Task requirements —
Nothing may be changed. Give the entries below again exactly.
(Data listing)
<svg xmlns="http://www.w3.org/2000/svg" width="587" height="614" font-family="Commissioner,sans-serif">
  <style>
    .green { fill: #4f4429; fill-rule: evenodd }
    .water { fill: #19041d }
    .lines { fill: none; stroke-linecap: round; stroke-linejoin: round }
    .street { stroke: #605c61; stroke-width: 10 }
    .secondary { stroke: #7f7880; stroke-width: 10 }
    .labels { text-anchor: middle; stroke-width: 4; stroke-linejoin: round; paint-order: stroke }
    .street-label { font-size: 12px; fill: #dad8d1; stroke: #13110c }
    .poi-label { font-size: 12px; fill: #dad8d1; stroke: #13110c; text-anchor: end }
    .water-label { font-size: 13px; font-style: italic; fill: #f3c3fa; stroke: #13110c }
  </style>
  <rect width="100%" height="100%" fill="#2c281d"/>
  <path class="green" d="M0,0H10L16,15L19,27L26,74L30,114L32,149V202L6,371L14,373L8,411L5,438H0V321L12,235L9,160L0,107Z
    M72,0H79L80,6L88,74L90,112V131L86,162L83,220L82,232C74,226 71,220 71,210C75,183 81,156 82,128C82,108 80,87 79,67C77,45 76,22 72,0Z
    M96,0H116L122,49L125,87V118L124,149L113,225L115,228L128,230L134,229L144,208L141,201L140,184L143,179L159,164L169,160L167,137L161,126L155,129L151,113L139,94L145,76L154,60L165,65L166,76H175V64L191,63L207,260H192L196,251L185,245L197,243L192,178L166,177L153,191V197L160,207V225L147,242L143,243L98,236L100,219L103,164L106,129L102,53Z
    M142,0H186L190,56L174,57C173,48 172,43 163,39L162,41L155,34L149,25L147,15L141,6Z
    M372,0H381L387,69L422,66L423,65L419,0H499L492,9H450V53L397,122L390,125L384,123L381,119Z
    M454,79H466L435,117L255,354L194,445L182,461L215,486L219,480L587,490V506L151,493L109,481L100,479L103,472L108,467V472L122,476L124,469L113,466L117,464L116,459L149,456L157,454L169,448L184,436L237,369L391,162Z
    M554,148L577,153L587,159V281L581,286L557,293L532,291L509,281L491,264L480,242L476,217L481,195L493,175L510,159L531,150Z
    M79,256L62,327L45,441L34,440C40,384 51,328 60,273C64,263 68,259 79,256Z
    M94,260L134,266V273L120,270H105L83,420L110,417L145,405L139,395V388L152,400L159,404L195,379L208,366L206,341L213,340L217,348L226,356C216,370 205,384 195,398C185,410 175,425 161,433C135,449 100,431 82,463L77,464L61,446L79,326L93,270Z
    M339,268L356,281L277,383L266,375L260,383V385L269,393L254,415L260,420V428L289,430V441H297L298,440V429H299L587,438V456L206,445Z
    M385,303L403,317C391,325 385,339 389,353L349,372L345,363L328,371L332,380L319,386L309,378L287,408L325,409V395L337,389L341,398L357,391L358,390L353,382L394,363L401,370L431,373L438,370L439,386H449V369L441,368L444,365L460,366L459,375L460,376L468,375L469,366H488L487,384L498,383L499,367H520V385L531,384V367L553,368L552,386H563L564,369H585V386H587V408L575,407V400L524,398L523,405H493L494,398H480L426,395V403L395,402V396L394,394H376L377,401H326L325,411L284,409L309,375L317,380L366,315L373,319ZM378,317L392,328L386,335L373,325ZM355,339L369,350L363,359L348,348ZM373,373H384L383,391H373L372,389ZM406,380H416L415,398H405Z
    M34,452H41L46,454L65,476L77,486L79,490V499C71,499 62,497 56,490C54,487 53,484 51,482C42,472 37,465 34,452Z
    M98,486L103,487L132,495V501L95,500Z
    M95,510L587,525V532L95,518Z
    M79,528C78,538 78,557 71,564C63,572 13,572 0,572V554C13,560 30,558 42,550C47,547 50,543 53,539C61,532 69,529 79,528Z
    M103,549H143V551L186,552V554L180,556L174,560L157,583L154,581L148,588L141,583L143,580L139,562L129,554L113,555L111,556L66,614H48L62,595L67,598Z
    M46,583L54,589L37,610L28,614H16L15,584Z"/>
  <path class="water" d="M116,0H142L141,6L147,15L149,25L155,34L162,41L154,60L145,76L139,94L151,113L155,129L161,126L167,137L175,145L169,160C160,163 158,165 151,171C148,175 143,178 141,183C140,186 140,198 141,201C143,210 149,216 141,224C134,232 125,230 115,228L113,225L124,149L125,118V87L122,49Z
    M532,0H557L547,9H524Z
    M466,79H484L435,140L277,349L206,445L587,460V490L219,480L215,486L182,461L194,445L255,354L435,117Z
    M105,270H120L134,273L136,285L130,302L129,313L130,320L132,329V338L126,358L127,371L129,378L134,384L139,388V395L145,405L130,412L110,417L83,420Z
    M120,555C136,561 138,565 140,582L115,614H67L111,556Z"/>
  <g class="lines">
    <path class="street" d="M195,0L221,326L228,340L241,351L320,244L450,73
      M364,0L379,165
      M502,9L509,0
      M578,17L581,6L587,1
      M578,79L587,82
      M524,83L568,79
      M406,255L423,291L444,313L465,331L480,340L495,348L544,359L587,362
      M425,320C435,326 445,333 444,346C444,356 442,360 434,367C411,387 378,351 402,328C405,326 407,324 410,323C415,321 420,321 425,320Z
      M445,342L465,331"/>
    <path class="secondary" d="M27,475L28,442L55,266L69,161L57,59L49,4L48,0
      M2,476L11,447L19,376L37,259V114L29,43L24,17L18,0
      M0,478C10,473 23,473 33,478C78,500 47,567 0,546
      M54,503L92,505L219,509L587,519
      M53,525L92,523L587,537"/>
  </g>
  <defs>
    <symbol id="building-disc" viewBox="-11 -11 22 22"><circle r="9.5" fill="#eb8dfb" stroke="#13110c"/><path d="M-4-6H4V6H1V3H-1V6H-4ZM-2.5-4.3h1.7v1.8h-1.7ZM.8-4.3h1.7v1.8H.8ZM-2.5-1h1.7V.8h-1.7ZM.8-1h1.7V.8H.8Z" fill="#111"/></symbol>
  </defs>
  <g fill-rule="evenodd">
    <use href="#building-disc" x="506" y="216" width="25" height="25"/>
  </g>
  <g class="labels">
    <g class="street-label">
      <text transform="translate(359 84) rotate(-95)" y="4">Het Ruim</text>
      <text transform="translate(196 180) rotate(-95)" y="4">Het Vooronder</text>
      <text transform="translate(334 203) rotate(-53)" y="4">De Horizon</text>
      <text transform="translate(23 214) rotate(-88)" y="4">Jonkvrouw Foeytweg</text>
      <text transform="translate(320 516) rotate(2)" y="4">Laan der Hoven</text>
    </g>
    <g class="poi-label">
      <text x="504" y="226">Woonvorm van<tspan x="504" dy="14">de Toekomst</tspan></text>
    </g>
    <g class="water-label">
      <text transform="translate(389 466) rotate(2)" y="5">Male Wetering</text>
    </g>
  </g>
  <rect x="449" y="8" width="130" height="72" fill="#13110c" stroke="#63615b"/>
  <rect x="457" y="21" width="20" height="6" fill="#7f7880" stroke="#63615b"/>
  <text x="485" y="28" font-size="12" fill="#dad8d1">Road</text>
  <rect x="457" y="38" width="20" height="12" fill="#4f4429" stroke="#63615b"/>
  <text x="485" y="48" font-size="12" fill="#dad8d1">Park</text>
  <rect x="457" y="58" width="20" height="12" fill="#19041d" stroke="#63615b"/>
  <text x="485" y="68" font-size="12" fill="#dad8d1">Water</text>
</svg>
(End Data listing)
Your solution —
<svg xmlns="http://www.w3.org/2000/svg" width="587" height="614" font-family="Commissioner,sans-serif">
  <style>
    .green { fill: #4f4429; fill-rule: evenodd }
    .water { fill: #19041d }
    .lines { fill: none; stroke-linecap: round; stroke-linejoin: round }
    .street { stroke: #605c61; stroke-width: 10 }
    .secondary { stroke: #7f7880; stroke-width: 10 }
    .labels { text-anchor: middle; stroke-width: 4; stroke-linejoin: round; paint-order: stroke }
    .street-label { font-size: 12px; fill: #dad8d1; stroke: #13110c }
    .poi-label { font-size: 12px; fill: #dad8d1; stroke: #13110c; text-anchor: end }
    .water-label { font-size: 13px; font-style: italic; fill: #f3c3fa; stroke: #13110c }
  </style>
  <rect width="100%" height="100%" fill="#2c281d"/>
  <path class="green" d="M0,0H10L16,15L19,27L26,74L30,114L32,149V202L6,371L14,373L8,411L5,438H0V321L12,235L9,160L0,107Z
    M72,0H79L80,6L88,74L90,112V131L86,162L83,220L82,232C74,226 71,220 71,210C75,183 81,156 82,128C82,108 80,87 79,67C77,45 76,22 72,0Z
    M96,0H116L122,49L125,87V118L124,149L113,225L115,228L128,230L134,229L144,208L141,201L140,184L143,179L159,164L169,160L167,137L161,126L155,129L151,113L139,94L145,76L154,60L165,65L166,76H175V64L191,63L207,260H192L196,251L185,245L197,243L192,178L166,177L153,191V197L160,207V225L147,242L143,243L98,236L100,219L103,164L106,129L102,53Z
    M142,0H186L190,56L174,57C173,48 172,43 163,39L162,41L155,34L149,25L147,15L141,6Z
    M372,0H381L387,69L422,66L423,65L419,0H499L492,9H450V53L397,122L390,125L384,123L381,119Z
    M454,79H466L435,117L255,354L194,445L182,461L215,486L219,480L587,490V506L151,493L109,481L100,479L103,472L108,467V472L122,476L124,469L113,466L117,464L116,459L149,456L157,454L169,448L184,436L237,369L391,162Z
    M554,148L577,153L587,159V281L581,286L557,293L532,291L509,281L491,264L480,242L476,217L481,195L493,175L510,159L531,150Z
    M79,256L62,327L45,441L34,440C40,384 51,328 60,273C64,263 68,259 79,256Z
    M94,260L134,266V273L120,270H105L83,420L110,417L145,405L139,395V388L152,400L159,404L195,379L208,366L206,341L213,340L217,348L226,356C216,370 205,384 195,398C185,410 175,425 161,433C135,449 100,431 82,463L77,464L61,446L79,326L93,270Z
    M339,268L356,281L277,383L266,375L260,383V385L269,393L254,415L260,420V428L289,430V441H297L298,440V429H299L587,438V456L206,445Z
    M385,303L403,317C391,325 385,339 389,353L349,372L345,363L328,371L332,380L319,386L309,378L287,408L325,409V395L337,389L341,398L357,391L358,390L353,382L394,363L401,370L431,373L438,370L439,386H449V369L441,368L444,365L460,366L459,375L460,376L468,375L469,366H488L487,384L498,383L499,367H520V385L531,384V367L553,368L552,386H563L564,369H585V386H587V408L575,407V400L524,398L523,405H493L494,398H480L426,395V403L395,402V396L394,394H376L377,401H326L325,411L284,409L309,375L317,380L366,315L373,319ZM378,317L392,328L386,335L373,325ZM355,339L369,350L363,359L348,348ZM373,373H384L383,391H373L372,389ZM406,380H416L415,398H405Z
    M34,452H41L46,454L65,476L77,486L79,490V499C71,499 62,497 56,490C54,487 53,484 51,482C42,472 37,465 34,452Z
    M98,486L103,487L132,495V501L95,500Z
    M95,510L587,525V532L95,518Z
    M79,528C78,538 78,557 71,564C63,572 13,572 0,572V554C13,560 30,558 42,550C47,547 50,543 53,539C61,532 69,529 79,528Z
    M103,549H143V551L186,552V554L180,556L174,560L157,583L154,581L148,588L141,583L143,580L139,562L129,554L113,555L111,556L66,614H48L62,595L67,598Z
    M46,583L54,589L37,610L28,614H16L15,584Z"/>
  <path class="water" d="M116,0H142L141,6L147,15L149,25L155,34L162,41L154,60L145,76L139,94L151,113L155,129L161,126L167,137L175,145L169,160C160,163 158,165 151,171C148,175 143,178 141,183C140,186 140,198 141,201C143,210 149,216 141,224C134,232 125,230 115,228L113,225L124,149L125,118V87L122,49Z
    M532,0H557L547,9H524Z
    M466,79H484L435,140L277,349L206,445L587,460V490L219,480L215,486L182,461L194,445L255,354L435,117Z
    M105,270H120L134,273L136,285L130,302L129,313L130,320L132,329V338L126,358L127,371L129,378L134,384L139,388V395L145,405L130,412L110,417L83,420Z
    M120,555C136,561 138,565 140,582L115,614H67L111,556Z"/>
  <g class="lines">
    <path class="street" d="M195,0L221,326L228,340L241,351L320,244L450,73
      M364,0L379,165
      M502,9L509,0
      M578,17L581,6L587,1
      M578,79L587,82
      M524,83L568,79
      M406,255L423,291L444,313L465,331L480,340L495,348L544,359L587,362
      M425,320C435,326 445,333 444,346C444,356 442,360 434,367C411,387 378,351 402,328C405,326 407,324 410,323C415,321 420,321 425,320Z
      M445,342L465,331"/>
    <path class="secondary" d="M27,475L28,442L55,266L69,161L57,59L49,4L48,0
      M2,476L11,447L19,376L37,259V114L29,43L24,17L18,0
      M0,478C10,473 23,473 33,478C78,500 47,567 0,546
      M54,503L92,505L219,509L587,519
      M53,525L92,523L587,537"/>
  </g>
  <defs>
    <symbol id="building-disc" viewBox="-11 -11 22 22"><circle r="9.5" fill="#eb8dfb" stroke="#13110c"/><path d="M-4-6H4V6H1V3H-1V6H-4ZM-2.5-4.3h1.7v1.8h-1.7ZM.8-4.3h1.7v1.8H.8ZM-2.5-1h1.7V.8h-1.7ZM.8-1h1.7V.8H.8Z" fill="#111"/></symbol>
  </defs>
  <g fill-rule="evenodd">
    <use href="#building-disc" x="506" y="216" width="25" height="25"/>
  </g>
  <g class="labels">
    <g class="street-label">
      <text transform="translate(359 84) rotate(-95)" y="4">Het Ruim</text>
      <text transform="translate(196 180) rotate(-95)" y="4">Het Vooronder</text>
      <text transform="translate(334 203) rotate(-53)" y="4">De Horizon</text>
      <text transform="translate(23 214) rotate(-88)" y="4">Jonkvrouw Foeytweg</text>
      <text transform="translate(320 516) rotate(2)" y="4">Laan der Hoven</text>
    </g>
    <g class="poi-label">
      <text x="504" y="226">Woonvorm van<tspan x="504" dy="14">de Toekomst</tspan></text>
    </g>
    <g class="water-label">
      <text transform="translate(389 466) rotate(2)" y="5">Male Wetering</text>
    </g>
  </g>
  <rect x="449" y="8" width="130" height="72" fill="#13110c" stroke="#63615b"/>
  <rect x="457" y="21" width="20" height="6" fill="#7f7880" stroke="#63615b"/>
  <text x="485" y="28" font-size="12" fill="#dad8d1">Road</text>
  <rect x="457" y="38" width="20" height="12" fill="#4f4429" stroke="#63615b"/>
  <text x="485" y="48" font-size="12" fill="#dad8d1">Park</text>
  <rect x="457" y="58" width="20" height="12" fill="#19041d" stroke="#63615b"/>
  <text x="485" y="68" font-size="12" fill="#dad8d1">Water</text>
</svg>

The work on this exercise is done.